Find every line of the listing that contains the string "grinders", matching case exactly, and copy each of those lines.

#####

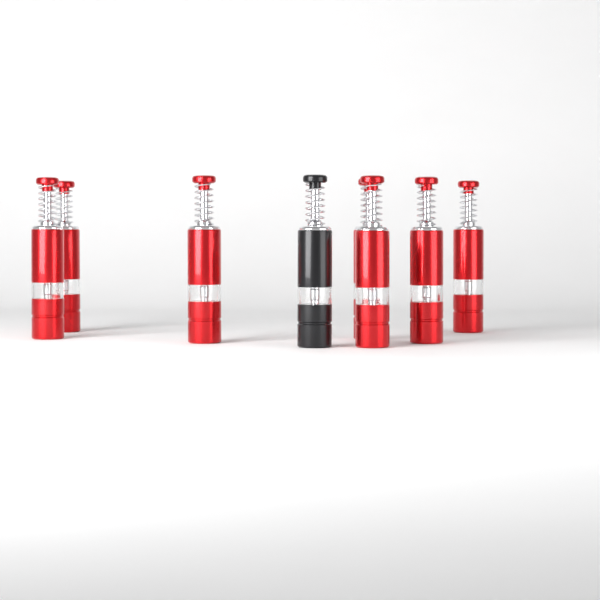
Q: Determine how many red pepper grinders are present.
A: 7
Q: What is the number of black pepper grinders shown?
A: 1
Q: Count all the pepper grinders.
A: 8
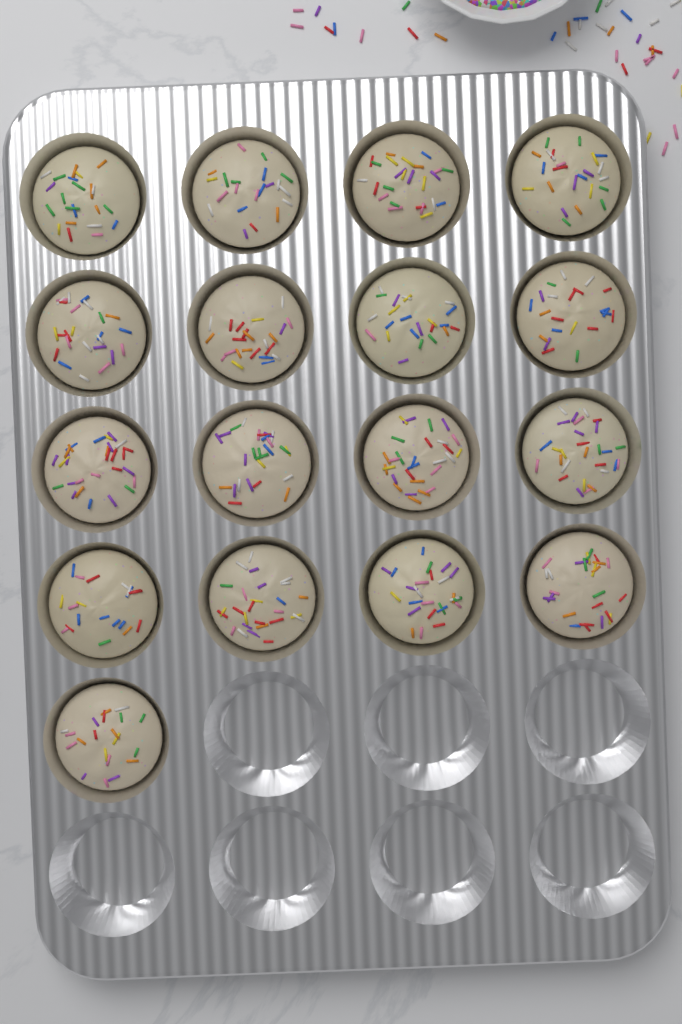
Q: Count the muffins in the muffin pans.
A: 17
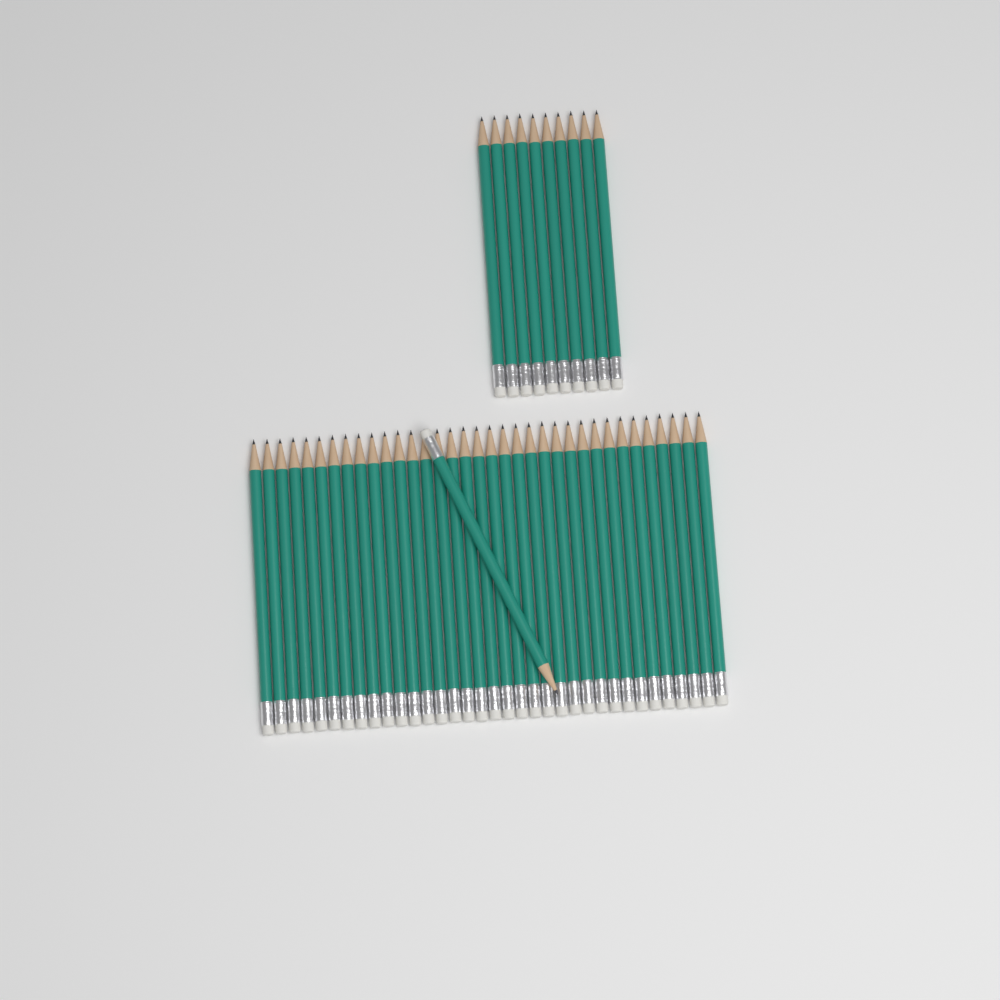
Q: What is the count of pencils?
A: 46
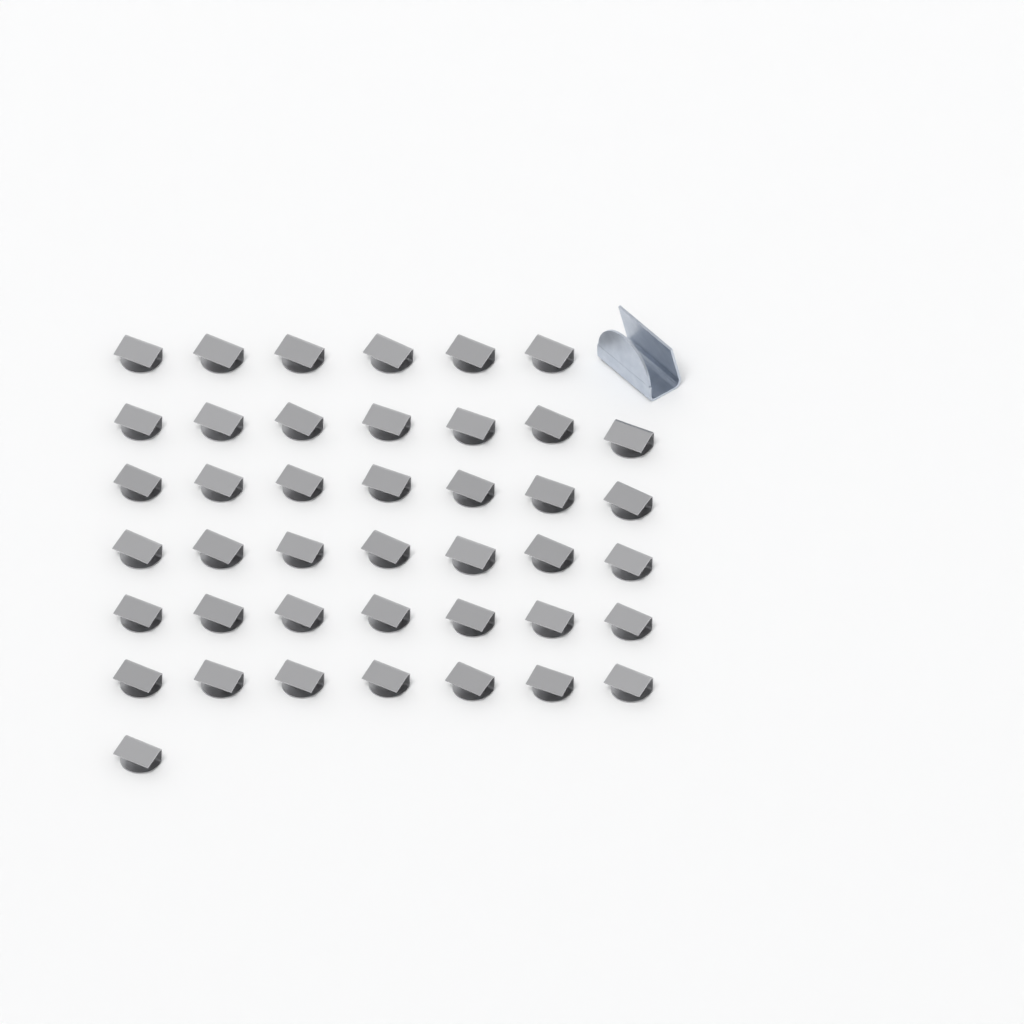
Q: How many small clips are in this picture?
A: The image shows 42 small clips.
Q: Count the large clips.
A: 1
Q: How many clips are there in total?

#####

- Exercise response:
Q: Determine how many red pepper grinders are present.
Q: What is the number of black pepper grinders shown?
Q: Count all the pepper grinders.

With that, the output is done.